Breaking news: Farm Bill clears Congress; House votes to protect pets from domestic violence, outlaw dog meat and prevent animal fighting in U.S. territories
The U.S. House has just passed the Farm Bill, and we’re celebrating great wins for animals.
Most importantly, the bill does not contain the reckless King amendment, which could have nullified state and local laws that address, among other issues, prohibiting horse slaughter for food, the extreme confinement of farm animals, shark finning and puppy mills.
The bill does contain crucial animal protection provisions that we worked hard to enact. It bans domestic slaughter, trade and import/export of dogs and cats for human consumption, preventing this trade from ever taking hold here and giving our country greater standing to end it worldwide.
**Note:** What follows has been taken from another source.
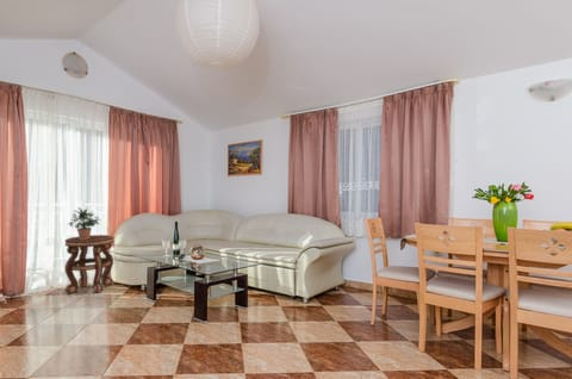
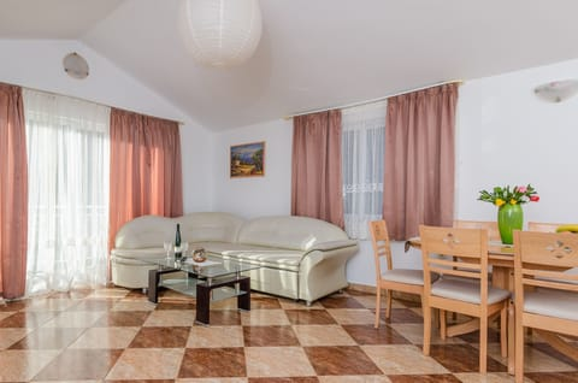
- side table [63,234,116,296]
- potted plant [66,206,102,240]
It extends federal domestic violence protections to include pets at risk and authorizes grants to help domestic violence shelters accommodate pets or arrange for pet shelter.
Finally, it makes clear that federal prohibitions on dogfighting and cockfighting activity apply consistently across all U.S. jurisdictions, including the U.S. territories and the commonwealth of Puerto Rico, where cockfighting has long been popular and openly displayed in large arenas.
The Senate voted to pass the Farm Bill 87 to 13 yesterday, but the battle was tougher in the House, making today’s actions more significant. In the end, the bill passed the House overwhelmingly by a vote of 369 to 47. It now heads to the president’s desk for his signature, and we urge him to swiftly sign it into law.
Kudos to our colleagues at the Humane Society Legislative Fund who have been working for years to fight the King amendment and secure the specific gains that were included in the bill. That amendment from Rep. Steve King, R-Iowa, if included, would have undermined the work that states and localities do to protect their citizens by legislating in a broad range of policy areas, including food safety, child labor, opioids, pesticide exposure, fire-safe cigarettes, manure management and handling of diseased livestock. This is also a victory for HSUS staff who have worked hand in hand to build broad opposition to King’s egregious overreach that jeopardized so many of our state and local accomplishments.
This is also a victory for our work to end animal cruelty in all its forms, including dogfighting and cockfighting, and for our Humane Society International staff who are working to end dog and cat meat consumption around the world.
I’m personally heartened by this because I have spent a lot of time and energy to support our dog meat campaign, which has won worldwide attention and put Humane Society International at the center of efforts to stop the trade. And while the dog and cat meat trade is already outlawed by some states, a federal ban clarifies our country’s moral stand, helping our efforts to make a strong case when we press for reform in countries like China, South Korea and other countries where dog and cat meat are still eaten.
Finally, the Farm Bill acknowledges the case we have been making for a long while, that the nation should extend federal domestic violence protections to include pets, who are frequently among its victims.
We applaud members of Congress who worked to get these pro-animal measures into the bill, and saw them through to victory, as well as to ensure the King amendment was jettisoned. And we are grateful, as always, to all of you who called in and wrote to your federal lawmakers, asking them to vote for this bill.
Let’s celebrate this important win for animals today.